Clarity will be served if we distinguish the specifically Epicurean reason for thinking death not an evil from another reason which is actually anti-Epicurean. I'll start with the second reason.
A. Death is not an evil because it removes us from a condition which on balance is not good, a condition which on balance is worse than nonexistence. This is the wisdom of Silenus, reported by Sophocles (Oedipus at Colonus, ll. 1244 ff.) and quoted by Nietzsche in The Birth ofTragedy, section 3:
There is an ancient story that King Midas hunted in the forest a long time for the wise Silenus, the companion of Dionysus, without capturing him. When Silenus at last fell into his hands, the king asked what was the best and most desirable of all things for man. Fixed and immovable, the demigod said not a word, till at last, urged by the king, he gave a shrill laugh and broke out into these words: "O wretched ephemeral race, children of chance and misery, why do you compel me to tell you what it would be most expedient for you not to hear? What is best of all is utterly beyond your reach: not to be born, not to be, to be nothing. But the second best for you is -- to die soon."
B. Death is not an evil for the one who dies because when death is, one is not, and when one is, death is not.

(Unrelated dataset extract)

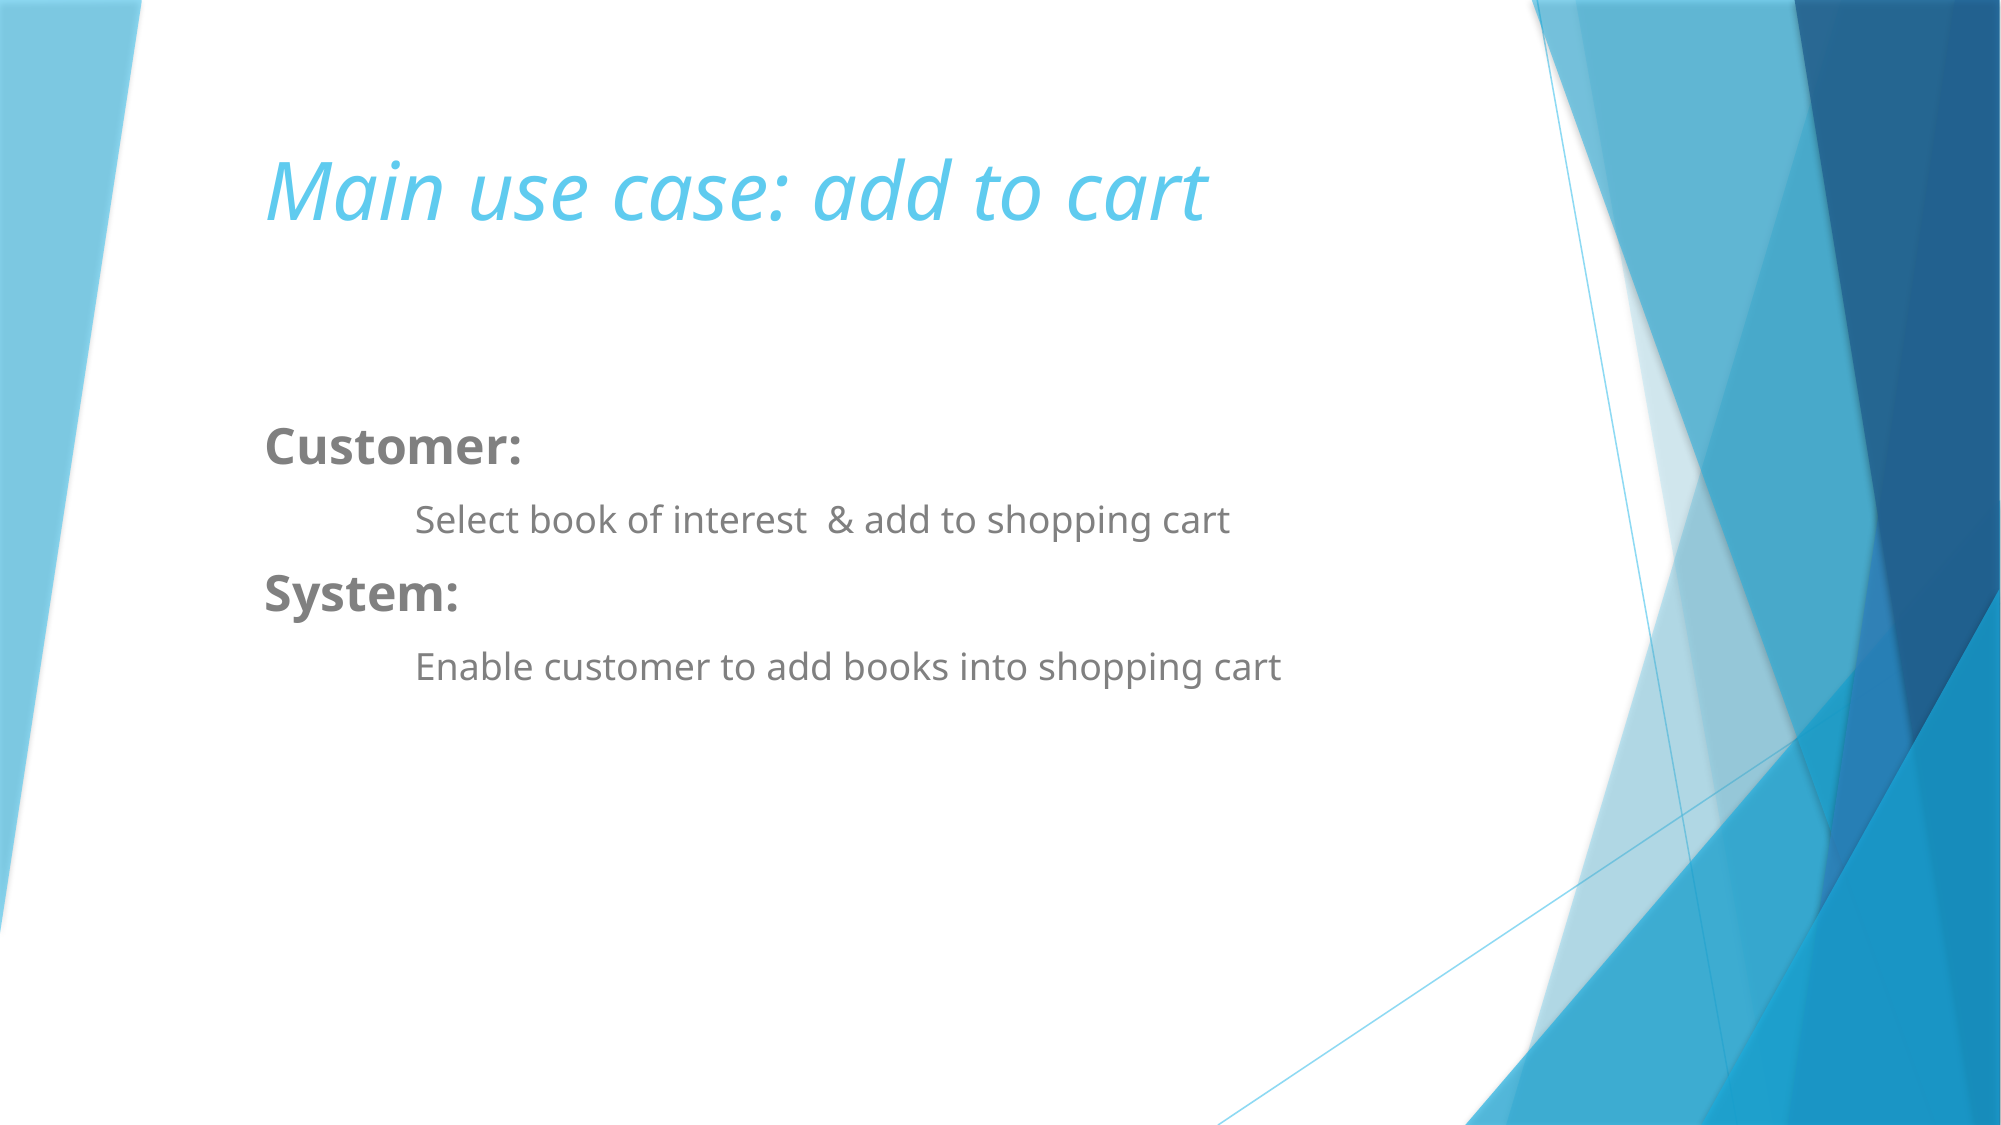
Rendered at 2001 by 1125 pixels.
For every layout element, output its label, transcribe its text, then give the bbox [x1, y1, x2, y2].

subtitle Customer: Select book of interest & add to shopping cart System: Enable customer to add books into shopping cart [249, 341, 1787, 765]
title Main use case: add to cart [249, 131, 1750, 341]
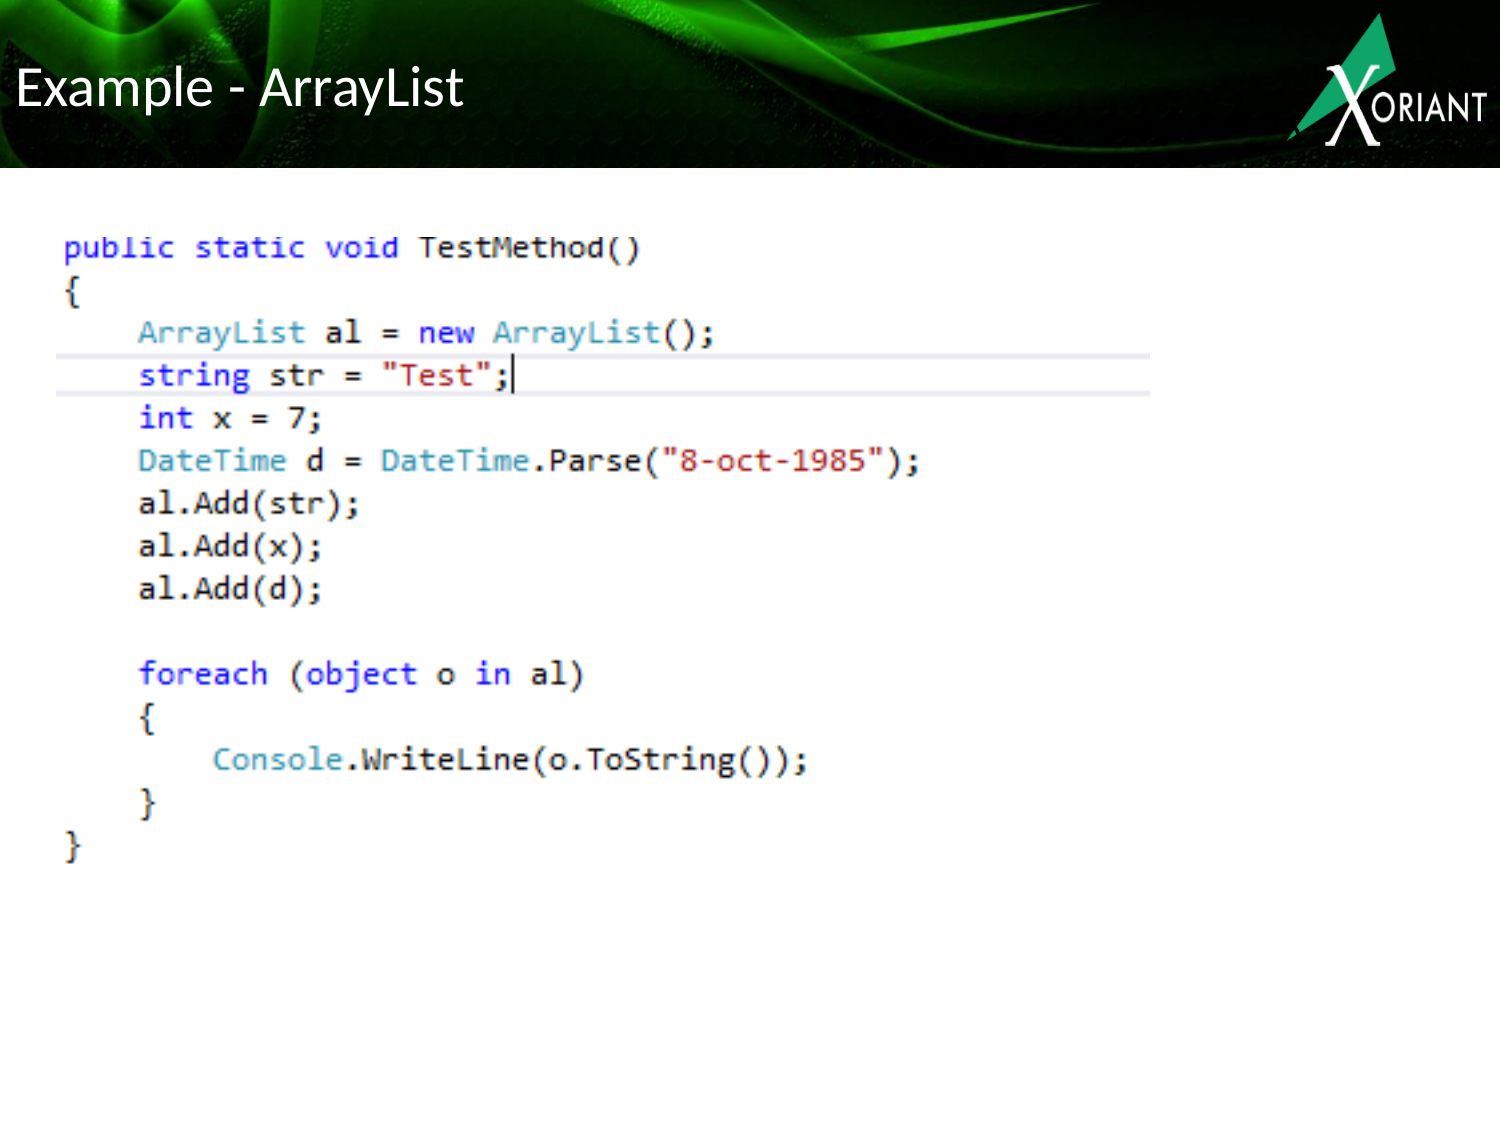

My being dead is not an evil state of affairs because there is no such state of affairs (STOA) as my being dead. Since there is no such STOA, there is no bearer of the property of being evil. If this property has a bearer it cannot be an individual or a property but must be a STOA.
And so the Epicurean line is consistent with life affirmation. The Epicurean is not saying that being dead is good and being alive evil; he is saying that being dead is not evil because axiologically neutral. The Epicurean is therefore also committed to saying that being dead is not a good.
The first reason is axiological, the second ontological. The Silenian pessimist renders a negative value verdict on life as a whole: it's no good, better never to have been born, with second best being to die young. By contrast, the Epicurean's point is that the ontology of the situation makes it impossible for death to be an evil for the one who has died.
This reinforces my earlier conclusion that there is nothing nihilistic about the Epicurean position.